The dream now turns into a reality…

With the clock ticking ever closer to 14th August and the first day of the 2010/11 Premier League season, a scan through BBC Sport, then a quick glance at Sky Sports News and there’s still no transfer update for Spurs, or pretty much anyone else for that matter. I somewhat naively didn’t expect it to be as quiet as this; I’d envisaged my team Tottenham Hotspur, fresh from securing their place in the Top Four – along with the rest of the Premier League – to be pursuing anyone who managed a five-yard pass in South Africa, or any player whose name could be heard over the vuvuzela howl.

The reality has been much different.  Manchester City, who have embarked on a spending spree a convention of WAGs would have been proud of, have been the exception. The remaining clubs (even Chelsea whose £17 million on Ramires is a comparable drop in the ocean versus summers gone) have exercised a lot more caution with the threat of the recession still ringing in their ears; and a look to the south coast at Portsmouth’s predicament leaves little room for imagination when it comes to the dangers of reckless spending.
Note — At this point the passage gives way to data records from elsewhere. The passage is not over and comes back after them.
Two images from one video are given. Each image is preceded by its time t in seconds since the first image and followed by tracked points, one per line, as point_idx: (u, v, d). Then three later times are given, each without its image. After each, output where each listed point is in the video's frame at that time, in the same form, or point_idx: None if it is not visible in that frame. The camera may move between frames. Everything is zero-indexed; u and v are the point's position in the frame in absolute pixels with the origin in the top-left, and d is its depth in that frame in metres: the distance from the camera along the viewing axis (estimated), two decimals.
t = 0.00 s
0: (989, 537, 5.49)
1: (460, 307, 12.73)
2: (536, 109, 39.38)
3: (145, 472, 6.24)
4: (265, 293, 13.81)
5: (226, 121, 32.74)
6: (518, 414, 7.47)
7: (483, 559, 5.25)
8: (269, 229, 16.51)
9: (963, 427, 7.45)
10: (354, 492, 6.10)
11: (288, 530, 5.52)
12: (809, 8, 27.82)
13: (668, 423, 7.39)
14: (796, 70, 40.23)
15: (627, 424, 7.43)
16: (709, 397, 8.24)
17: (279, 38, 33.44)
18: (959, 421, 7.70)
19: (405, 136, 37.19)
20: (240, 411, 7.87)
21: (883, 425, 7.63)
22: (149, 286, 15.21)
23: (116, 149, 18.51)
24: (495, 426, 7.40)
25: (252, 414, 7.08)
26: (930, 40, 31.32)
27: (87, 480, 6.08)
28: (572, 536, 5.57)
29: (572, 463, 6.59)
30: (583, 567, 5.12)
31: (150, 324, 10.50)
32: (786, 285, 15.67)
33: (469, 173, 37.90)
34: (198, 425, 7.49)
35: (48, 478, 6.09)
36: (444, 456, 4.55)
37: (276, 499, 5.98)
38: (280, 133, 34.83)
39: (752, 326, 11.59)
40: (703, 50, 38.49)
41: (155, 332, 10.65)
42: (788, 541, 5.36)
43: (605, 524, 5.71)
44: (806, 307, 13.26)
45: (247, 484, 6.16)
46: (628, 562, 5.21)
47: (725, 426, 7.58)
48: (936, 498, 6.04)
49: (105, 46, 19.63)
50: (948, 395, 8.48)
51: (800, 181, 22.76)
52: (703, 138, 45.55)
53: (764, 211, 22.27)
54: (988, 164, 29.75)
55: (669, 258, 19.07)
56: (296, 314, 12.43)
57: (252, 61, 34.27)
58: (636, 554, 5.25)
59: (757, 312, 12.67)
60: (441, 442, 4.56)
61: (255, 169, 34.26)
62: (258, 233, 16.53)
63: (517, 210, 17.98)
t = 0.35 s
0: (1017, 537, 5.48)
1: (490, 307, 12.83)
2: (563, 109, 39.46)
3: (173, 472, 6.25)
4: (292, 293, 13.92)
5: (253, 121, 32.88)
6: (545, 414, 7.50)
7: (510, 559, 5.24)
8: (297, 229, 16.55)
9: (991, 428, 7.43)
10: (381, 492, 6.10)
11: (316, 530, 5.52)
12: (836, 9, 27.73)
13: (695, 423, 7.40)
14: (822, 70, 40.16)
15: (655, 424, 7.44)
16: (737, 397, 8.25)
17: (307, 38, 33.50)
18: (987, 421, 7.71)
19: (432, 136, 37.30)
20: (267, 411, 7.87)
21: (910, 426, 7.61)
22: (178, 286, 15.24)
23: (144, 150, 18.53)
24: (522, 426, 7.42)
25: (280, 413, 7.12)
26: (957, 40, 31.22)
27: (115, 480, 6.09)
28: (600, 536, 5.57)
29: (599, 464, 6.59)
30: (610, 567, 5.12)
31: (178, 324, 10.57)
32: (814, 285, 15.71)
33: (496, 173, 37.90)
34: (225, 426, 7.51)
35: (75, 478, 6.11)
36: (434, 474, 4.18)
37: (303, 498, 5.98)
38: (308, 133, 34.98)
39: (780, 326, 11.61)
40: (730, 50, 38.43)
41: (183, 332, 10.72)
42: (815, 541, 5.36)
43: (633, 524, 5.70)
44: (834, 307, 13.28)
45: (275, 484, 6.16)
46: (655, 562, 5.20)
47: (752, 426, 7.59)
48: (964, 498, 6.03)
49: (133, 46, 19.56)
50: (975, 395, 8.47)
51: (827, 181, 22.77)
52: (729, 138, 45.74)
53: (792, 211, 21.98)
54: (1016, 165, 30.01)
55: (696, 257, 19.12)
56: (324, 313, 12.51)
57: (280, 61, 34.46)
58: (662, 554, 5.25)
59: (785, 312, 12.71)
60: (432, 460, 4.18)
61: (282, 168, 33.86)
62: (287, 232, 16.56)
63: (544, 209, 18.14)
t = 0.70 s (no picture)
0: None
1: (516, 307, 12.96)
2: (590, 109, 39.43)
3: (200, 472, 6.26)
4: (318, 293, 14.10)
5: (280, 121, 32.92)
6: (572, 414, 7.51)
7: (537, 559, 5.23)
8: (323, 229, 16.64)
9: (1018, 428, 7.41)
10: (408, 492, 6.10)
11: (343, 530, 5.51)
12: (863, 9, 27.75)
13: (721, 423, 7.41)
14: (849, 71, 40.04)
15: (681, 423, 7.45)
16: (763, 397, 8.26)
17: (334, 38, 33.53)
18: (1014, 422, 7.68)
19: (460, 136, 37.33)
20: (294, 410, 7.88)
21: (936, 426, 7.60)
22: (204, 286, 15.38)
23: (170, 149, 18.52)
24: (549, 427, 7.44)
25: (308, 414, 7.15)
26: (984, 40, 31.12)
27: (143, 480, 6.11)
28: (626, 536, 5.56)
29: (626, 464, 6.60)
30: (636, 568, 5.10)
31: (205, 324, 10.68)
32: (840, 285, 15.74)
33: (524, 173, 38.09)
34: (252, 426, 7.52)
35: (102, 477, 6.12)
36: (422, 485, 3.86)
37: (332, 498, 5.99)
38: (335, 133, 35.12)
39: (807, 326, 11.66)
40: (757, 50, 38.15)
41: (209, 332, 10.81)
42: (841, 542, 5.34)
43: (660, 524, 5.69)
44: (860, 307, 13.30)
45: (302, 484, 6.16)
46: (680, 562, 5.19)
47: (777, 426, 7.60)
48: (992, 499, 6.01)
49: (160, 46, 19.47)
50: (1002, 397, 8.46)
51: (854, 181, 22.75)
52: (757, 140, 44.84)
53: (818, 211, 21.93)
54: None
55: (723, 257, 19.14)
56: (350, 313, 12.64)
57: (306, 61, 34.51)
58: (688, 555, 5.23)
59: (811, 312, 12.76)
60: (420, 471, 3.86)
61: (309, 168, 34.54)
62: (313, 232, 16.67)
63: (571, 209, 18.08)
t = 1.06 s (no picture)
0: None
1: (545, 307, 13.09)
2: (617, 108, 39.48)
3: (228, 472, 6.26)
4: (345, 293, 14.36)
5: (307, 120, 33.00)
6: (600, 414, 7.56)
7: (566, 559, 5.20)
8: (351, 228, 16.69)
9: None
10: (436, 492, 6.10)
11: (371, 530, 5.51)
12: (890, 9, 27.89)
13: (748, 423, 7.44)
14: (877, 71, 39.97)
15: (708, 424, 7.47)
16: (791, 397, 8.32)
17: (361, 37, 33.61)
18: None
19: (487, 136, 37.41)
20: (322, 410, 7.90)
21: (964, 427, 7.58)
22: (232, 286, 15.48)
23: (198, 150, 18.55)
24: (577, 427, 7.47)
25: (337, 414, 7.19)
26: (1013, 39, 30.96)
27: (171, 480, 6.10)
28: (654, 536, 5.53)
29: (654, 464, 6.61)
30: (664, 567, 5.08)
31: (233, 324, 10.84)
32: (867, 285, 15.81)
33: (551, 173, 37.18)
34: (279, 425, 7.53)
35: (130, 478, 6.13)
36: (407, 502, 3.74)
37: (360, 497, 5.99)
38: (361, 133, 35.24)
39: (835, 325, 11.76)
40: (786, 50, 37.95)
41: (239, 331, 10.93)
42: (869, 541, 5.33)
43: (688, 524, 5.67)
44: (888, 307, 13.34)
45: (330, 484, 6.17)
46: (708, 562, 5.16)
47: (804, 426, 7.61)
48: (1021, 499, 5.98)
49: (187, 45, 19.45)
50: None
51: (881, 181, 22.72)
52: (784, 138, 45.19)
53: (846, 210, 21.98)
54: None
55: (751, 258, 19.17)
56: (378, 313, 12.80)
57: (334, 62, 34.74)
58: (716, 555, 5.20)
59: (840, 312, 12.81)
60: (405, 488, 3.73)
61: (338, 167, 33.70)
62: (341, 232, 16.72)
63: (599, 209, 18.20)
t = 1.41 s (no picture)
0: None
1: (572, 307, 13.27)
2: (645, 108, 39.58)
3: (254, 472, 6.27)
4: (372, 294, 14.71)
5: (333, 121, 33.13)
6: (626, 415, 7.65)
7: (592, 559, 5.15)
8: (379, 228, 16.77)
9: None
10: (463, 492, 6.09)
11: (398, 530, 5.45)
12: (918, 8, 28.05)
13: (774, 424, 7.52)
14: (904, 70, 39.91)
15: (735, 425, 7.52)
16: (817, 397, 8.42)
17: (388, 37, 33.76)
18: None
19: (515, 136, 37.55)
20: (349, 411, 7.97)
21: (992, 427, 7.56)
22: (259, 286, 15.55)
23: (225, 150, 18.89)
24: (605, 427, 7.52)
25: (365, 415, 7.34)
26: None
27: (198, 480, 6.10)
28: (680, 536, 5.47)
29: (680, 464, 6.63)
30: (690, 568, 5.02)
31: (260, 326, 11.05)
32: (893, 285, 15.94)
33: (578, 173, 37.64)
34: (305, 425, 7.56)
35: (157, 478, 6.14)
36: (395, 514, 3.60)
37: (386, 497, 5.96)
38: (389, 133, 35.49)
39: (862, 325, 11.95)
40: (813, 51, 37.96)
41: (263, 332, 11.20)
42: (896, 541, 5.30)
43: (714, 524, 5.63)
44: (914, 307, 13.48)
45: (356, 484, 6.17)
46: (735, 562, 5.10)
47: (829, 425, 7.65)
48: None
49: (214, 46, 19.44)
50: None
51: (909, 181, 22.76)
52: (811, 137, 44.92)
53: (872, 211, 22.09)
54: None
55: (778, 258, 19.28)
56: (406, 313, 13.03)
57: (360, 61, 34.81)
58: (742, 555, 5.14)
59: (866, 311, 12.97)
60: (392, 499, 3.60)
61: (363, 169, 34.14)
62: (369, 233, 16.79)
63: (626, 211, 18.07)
The Manchester City piggy bank has been busy

From little Blackpool, preparing themselves to dine with English football’s elite for the very first time, arguably weaker now than when they first secured promotion on a sunny May afternoon at Wembley, right through to Manchester United whose acquisition of a couple of starlets (Smalling and Hernandez) will hardly send tremors around the football world.  Reality has well and truly hit home and things are very different. Where once heart ruled the mind in pursuit of “living the dream” (the words of former Leeds chairman Peter Risdale), nearly bankrupting many a club, now it is first and foremost a case of thrift and caution.

Whilst the new squad rules (25 players must be named, including eight home-grown players) mean clubs like Manchester City will have to offload players the calibre of Craig Bellamy, or risk them not even being granted a squad number, and in spite of James Milner’s possible transfer to City pumping £20+ million back into the market, the carefree cheque-signing culture for the vast majority is a distant memory.

Modern day football for once has been humbled.